Confidence estimation is performed by calculating the anchor’s token-level perplexity on a small, fast LLM. The prompt is labelled as “high”, “medium”, or “low” confidence, and instructs the LLM to trust, partially use, or discard the anchor as appropriate. This mechanism addresses uncertainty propagation and guides the model’s attention over the assembled context.

4. Design Rationale and Theoretical Implications

Bidirectional inlining is specifically designed to address the pathologies identified in earlier RAG and context-window approaches:

Repository-to-function reframing: By inlining and projecting the repository context into a single, function-centric view, the approach bypasses irrelevance and retrieval noise, flattening complex call graphs into a linear, synthesizable format.
Bidirectional context: Presenting both usage (upstream) and resource (downstream) aspects synergistically supplies the model with input-output constraints, realistic usage modes, and existing code conventions—mechanistically aligning generated code with project architecture.
Draft as anchor: The initial draft not only anchors the retrieval of relevant context, but its perplexity provides a self-estimated trust score, dynamically modulating model guidance—an innovation supported by empirical gains in semantic accuracy.
Linearized input structure: The translation of AST-based graph relationships into ordered prompt blocks exploits LLM strengths in digesting sequential contexts over unordered lists or raw graphs.

These insights are supported by experiments demonstrating superior performance in code matching and semantic metrics compared to baseline retrieval-augmented approaches (Hu et al., 1 Jan 2026).

5. Quantitative Evaluation and Ablation Results

Bidirectional inlining as implemented in InlineCoder has been evaluated on large-scale, repository-level code generation benchmarks including DevEval and RepoExec (Hai et al., 2024), with both foundation and instruction-tuned LLMs (Li et al., 9 Mar 2025). Notable findings include:

On DevEval (average over three models), InlineCoder achieves 11.75% exact match (EM) and 67.03% edit similarity (ES) versus 11.17% EM and 62.08% ES for the strongest vanilla baselines (relative gains of +5.13% EM, +10.86% ES).
On RepoExec, average EM increases from 0.93% (vanilla) to 1.90% (InlineCoder), a relative gain of +29.73%.
Component ablations confirm that removing upstream inlining, downstream context, or draft guidance each leads to measurable degradations in EM, ES, and BLEU.
Return-statement EM and callee-call EM both show gains, indicating better handling of semantic constraints and cross-file usage.

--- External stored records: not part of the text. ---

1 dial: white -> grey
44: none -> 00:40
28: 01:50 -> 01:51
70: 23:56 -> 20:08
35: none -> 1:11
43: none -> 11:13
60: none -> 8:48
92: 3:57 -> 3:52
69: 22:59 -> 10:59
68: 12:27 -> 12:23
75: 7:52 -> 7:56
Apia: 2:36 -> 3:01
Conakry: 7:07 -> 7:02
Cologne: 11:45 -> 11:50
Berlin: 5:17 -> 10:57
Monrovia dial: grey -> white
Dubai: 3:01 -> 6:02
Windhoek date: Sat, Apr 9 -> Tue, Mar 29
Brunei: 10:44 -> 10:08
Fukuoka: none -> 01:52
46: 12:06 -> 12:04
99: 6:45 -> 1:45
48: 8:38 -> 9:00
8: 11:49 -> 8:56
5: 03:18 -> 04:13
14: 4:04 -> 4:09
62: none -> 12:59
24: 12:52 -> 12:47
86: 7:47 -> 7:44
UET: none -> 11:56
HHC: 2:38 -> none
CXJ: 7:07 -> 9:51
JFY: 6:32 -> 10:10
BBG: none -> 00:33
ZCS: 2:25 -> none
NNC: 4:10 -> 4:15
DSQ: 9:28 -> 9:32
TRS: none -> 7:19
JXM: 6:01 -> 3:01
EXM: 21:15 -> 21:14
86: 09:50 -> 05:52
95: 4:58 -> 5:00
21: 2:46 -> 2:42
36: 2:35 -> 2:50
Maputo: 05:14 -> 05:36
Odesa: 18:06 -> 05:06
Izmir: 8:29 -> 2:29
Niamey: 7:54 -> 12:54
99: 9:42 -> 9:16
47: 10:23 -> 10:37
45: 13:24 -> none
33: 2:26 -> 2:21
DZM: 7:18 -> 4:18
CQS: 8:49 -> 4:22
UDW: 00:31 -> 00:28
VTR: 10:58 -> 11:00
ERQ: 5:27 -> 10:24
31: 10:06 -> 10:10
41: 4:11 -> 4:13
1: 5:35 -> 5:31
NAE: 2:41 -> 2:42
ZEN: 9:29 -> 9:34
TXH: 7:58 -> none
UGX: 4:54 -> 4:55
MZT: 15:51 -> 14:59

These results indicate the efficacy of bidirectional inlining in repository-level code generation, robustly outperforming prior approaches based solely on similarity retrieval or local context expansion.

6. Limitations and Future Directions

Observed limitations include:

Current implementations are restricted to Python, contingent on AST toolchains, but the paradigm is agnostic and theoretically extendable to statically typed languages (Java, C++, TypeScript) where cross-file type and call relationships are more explicitly encoded (Pan et al., 2024).
Scaling to very large repositories requires budgeted sampling or summarization for inlining to remain prompt-length compatible; aggressive sharding or compression may be necessary.
Multi-language or polyglot repositories present challenges in generalized subtree matching and symbol resolution; adaptation of retrieval rules per language is indicated (Tao et al., 6 Oct 2025).
The approach does not yet integrate dynamic, test-based validation in-line with synthesis, which may further improve functional correctness and cross-file dependency integration.
Integration of execution-based feedback during generation, online adaption of retrieval strategies, and extension to incremental feature implementation are identified as promising research avenues (Li et al., 9 Mar 2025).

Overall, the bidirectional inlining process operationalizes a significant advance in repository-level code generation by unifying upstream and downstream semantic context—reframing repository code completion as a tractable, context-rich function-level task and yielding measurable gains in code synthesis fidelity and semantic correctness.